__The data__:
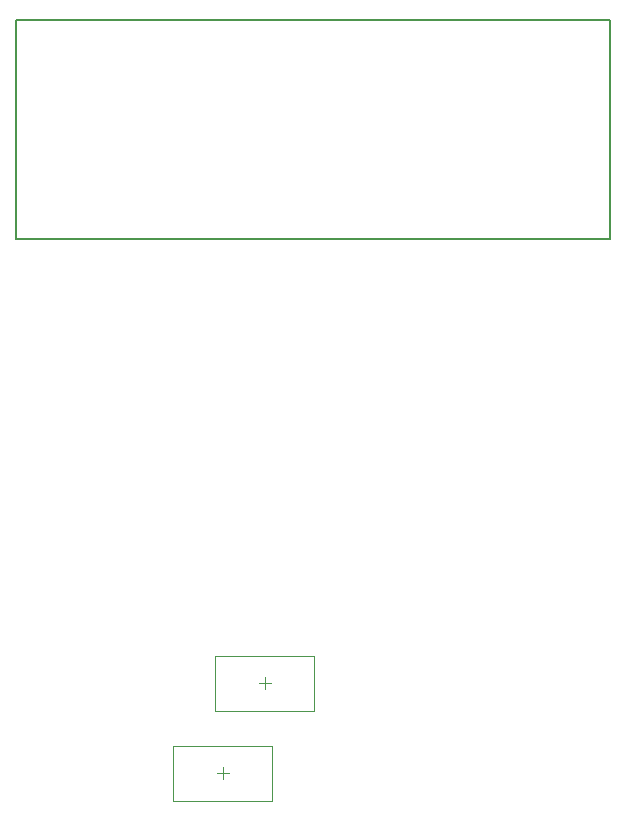
<source format=gbp>
G04*
G04 #@! TF.GenerationSoftware,Altium Limited,Altium Designer,22.8.2 (66)*
G04*
G04 Layer_Color=128*
%FSLAX25Y25*%
%MOIN*%
G70*
G04*
G04 #@! TF.SameCoordinates,BEF1E4EC-90C0-4ACD-898C-557356F843F1*
G04*
G04*
G04 #@! TF.FilePolarity,Positive*
G04*
G01*
G75*
%ADD16C,0.00500*%
%ADD19C,0.00197*%
%ADD20C,0.00394*%
D16*
X164941Y338764D02*
Y411756D01*
Y338764D02*
X362933D01*
Y411756D01*
X164941D02*
X362933D01*
X164941Y338764D02*
Y411756D01*
Y338764D02*
X362933D01*
Y411756D01*
X164941D02*
X362933D01*
D19*
X217465Y151285D02*
Y169789D01*
X250535Y151285D02*
Y169789D01*
X217465D02*
X250535D01*
X217465Y151285D02*
X250535D01*
X231465Y181285D02*
Y199789D01*
X264535Y181285D02*
Y199789D01*
X231465D02*
X264535D01*
X231465Y181285D02*
X264535D01*
D20*
X232031Y160537D02*
X235968D01*
X234000Y158569D02*
Y162505D01*
X246031Y190537D02*
X249969D01*
X248000Y188568D02*
Y192506D01*
M02*

</source>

__Assignment__:
Transcribe the whole listing above exactly and leave out the pictures.

__Reply__:
<source format=gbp>
G04*
G04 #@! TF.GenerationSoftware,Altium Limited,Altium Designer,22.8.2 (66)*
G04*
G04 Layer_Color=128*
%FSLAX25Y25*%
%MOIN*%
G70*
G04*
G04 #@! TF.SameCoordinates,BEF1E4EC-90C0-4ACD-898C-557356F843F1*
G04*
G04*
G04 #@! TF.FilePolarity,Positive*
G04*
G01*
G75*
%ADD16C,0.00500*%
%ADD19C,0.00197*%
%ADD20C,0.00394*%
D16*
X164941Y338764D02*
Y411756D01*
Y338764D02*
X362933D01*
Y411756D01*
X164941D02*
X362933D01*
X164941Y338764D02*
Y411756D01*
Y338764D02*
X362933D01*
Y411756D01*
X164941D02*
X362933D01*
D19*
X217465Y151285D02*
Y169789D01*
X250535Y151285D02*
Y169789D01*
X217465D02*
X250535D01*
X217465Y151285D02*
X250535D01*
X231465Y181285D02*
Y199789D01*
X264535Y181285D02*
Y199789D01*
X231465D02*
X264535D01*
X231465Y181285D02*
X264535D01*
D20*
X232031Y160537D02*
X235968D01*
X234000Y158569D02*
Y162505D01*
X246031Y190537D02*
X249969D01*
X248000Y188568D02*
Y192506D01*
M02*

</source>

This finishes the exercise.